Let's talk about this chart from the White House's report, "15 Economic Facts About Millennials."

There are a number of things worth noting here, before this thing starts moving around the Internet as a point of evidence in the longstanding fight over who is in Generation X and who is a Millennial and what was Generation Y about, anyway?

1. These are not actual Census Bureau designations. The "Source: Census Bureau" at the bottom of the chart almost certainly refers to the data, not the designations.

A few months ago, I explored for another publication how and where the generations overlapped.

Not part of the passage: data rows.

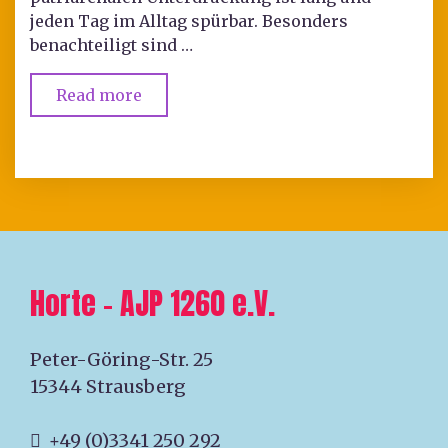
jeden Tag im Alltag spürbar. Besonders
benachteiligt sind …
Read more
Horte – AJP 1260 e.V.
Peter-Göring-Str. 25
15344 Strausberg
+49 (0)3341 250 292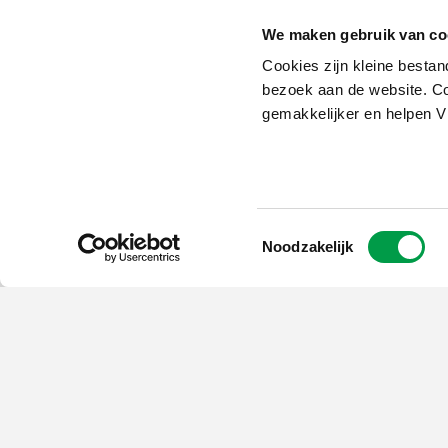
We maken gebruik van co
Cookies zijn kleine bestan
bezoek aan de website. Co
gemakkelijker en helpen 
Toestemmingsselectie
Noodzakelijk
Schrijf je in op
de nieuwsbrief
Kies welk nieuws je wil
ontvangen in je mailbox
Schrijf je nu in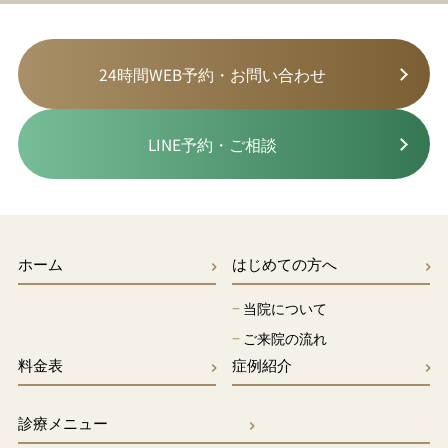
24時間WEB予約・お問い合わせ
LINE予約・ご相談
ホーム
はじめての方へ
−
当院について
−
ご来院の流れ
料金表
症例紹介
診療メニュー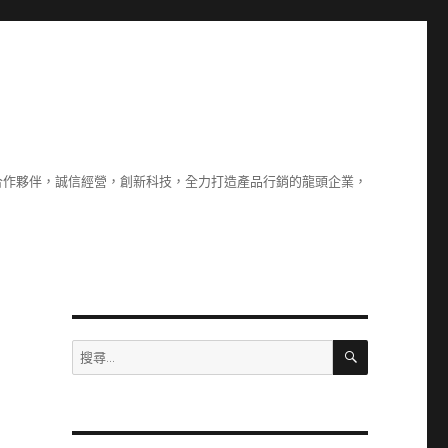
合作夥伴，誠信經營，創新科技，全力打造產品行銷的龍頭企業，
搜
搜
尋
尋
關
鍵
字: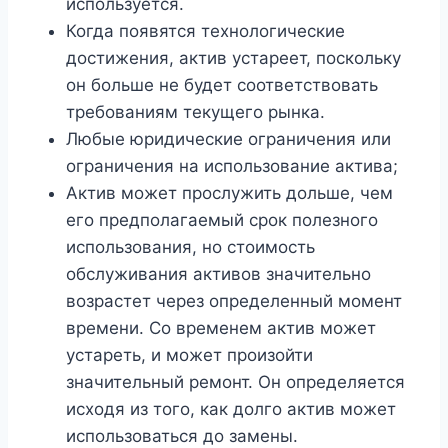
используется.
Когда появятся технологические
достижения, актив устареет, поскольку
он больше не будет соответствовать
требованиям текущего рынка.
Любые юридические ограничения или
ограничения на использование актива;
Актив может прослужить дольше, чем
его предполагаемый срок полезного
использования, но стоимость
обслуживания активов значительно
возрастет через определенный момент
времени. Со временем актив может
устареть, и может произойти
значительный ремонт. Он определяется
исходя из того, как долго актив может
использоваться до замены.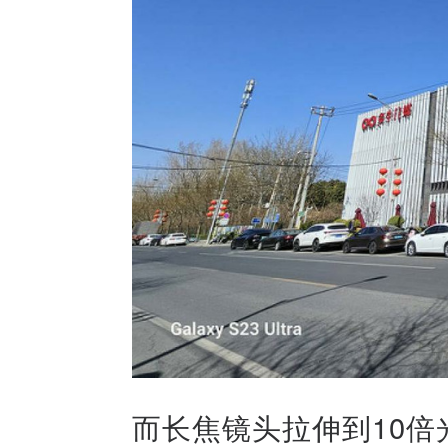
而长焦镜头拉伸到10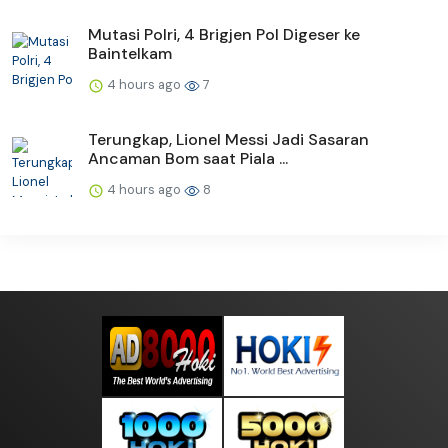
Mutasi Polri, 4 Brigjen Pol Digeser ke
Baintelkam
4 hours ago
7
Terungkap, Lionel Messi Jadi Sasaran
Ancaman Bom saat Piala ...
4 hours ago
8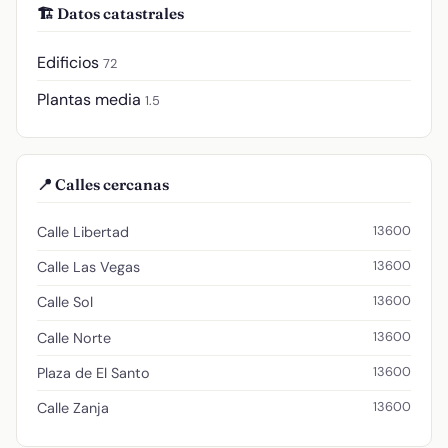
🏗️ Datos catastrales
Edificios
72
Plantas media
1.5
📍 Calles cercanas
13600
Calle Libertad
13600
Calle Las Vegas
13600
Calle Sol
13600
Calle Norte
13600
Plaza de El Santo
13600
Calle Zanja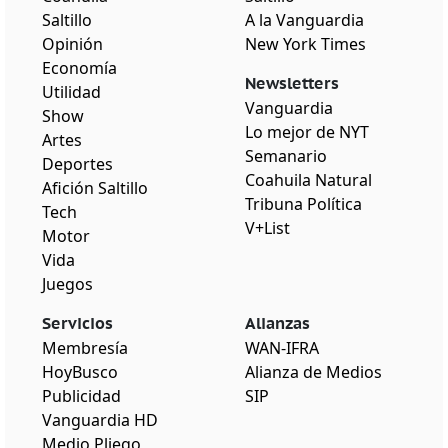
Saltillo
A la Vanguardia
Opinión
New York Times
Economía
Newsletters
Utilidad
Vanguardia
Show
Lo mejor de NYT
Artes
Semanario
Deportes
Coahuila Natural
Afición Saltillo
Tribuna Política
Tech
V+List
Motor
Vida
Juegos
Servicios
Alianzas
Membresía
WAN-IFRA
HoyBusco
Alianza de Medios
Publicidad
SIP
Vanguardia HD
Medio Pliego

I spoke with a representative of the Census Bureau who told me that the agency doesn't track any generation as a defined group except for the Baby Boomers. Which makes sense, since that cohort was exceptional. (In a statistical way, if not in a Tom Brokaw way.)

2. The years indicated don't mesh with other researched delineations. Generations, as anyone with a family knows, get blurry. You know that you're in one generation and your parents are in another, but what about your cousin or aunt who is 10-15 years older than you? Is he or she in your generation, or your parents'? The Baby Boom was distinctive because there were surges in population that clearly define it. The split between Generation X and Millennials is far more cultural, meaning that the line is blurrier. The two overlap.

For example, a Harvard researcher marked Gen X as 1965 to 1984. Another researcher puts Millennials at 1982 to 2004. Which is it? Well, both and neither. It's blurry. And if you were born in 1983? Tough. Deal with it.

3. "Homeland Generation" is an emerging, but not final, name. That newest, youngest generation, from 2004 (or whenever!) on doesn't have a go-to name. The casual observer probably considers them Millennials, and people born this year might end up lumped into that category eventually. But defining them as the Homeland Generation isn't a new innovation by the White House.

A May 2012 USA Today story explains one source for the name: The research team that demarcated 2004 as the end date of Millennialism also held a contest to name the next generation — "and folks voted overwhelmingly for the 'Homeland Generation.' " But we are very early in the generation. Gen X didn't get named Gen X until Douglas Coupland wrote about it in 1991 — at least 16 years after it began. So this can and likely will change.

Some other candidates include "Re-gen," "Gen Z," "Pluralist" and "New Silent," all of which are stupid. No surprise, then, that Homeland is sticking — for now.

(Related: Why not take a moment to learn how "homeland" entered the American lexicon?)

Who-belongs-to-what-generation is to age-diverse workplaces what hard-g-or-soft-g-gif is to the Internet. It's an eternal, entertaining, annoying debate.

The White House gets to lay down a marker on a lot of things. What generation 2-year-olds (or 32-year-olds) belong to is not one of them.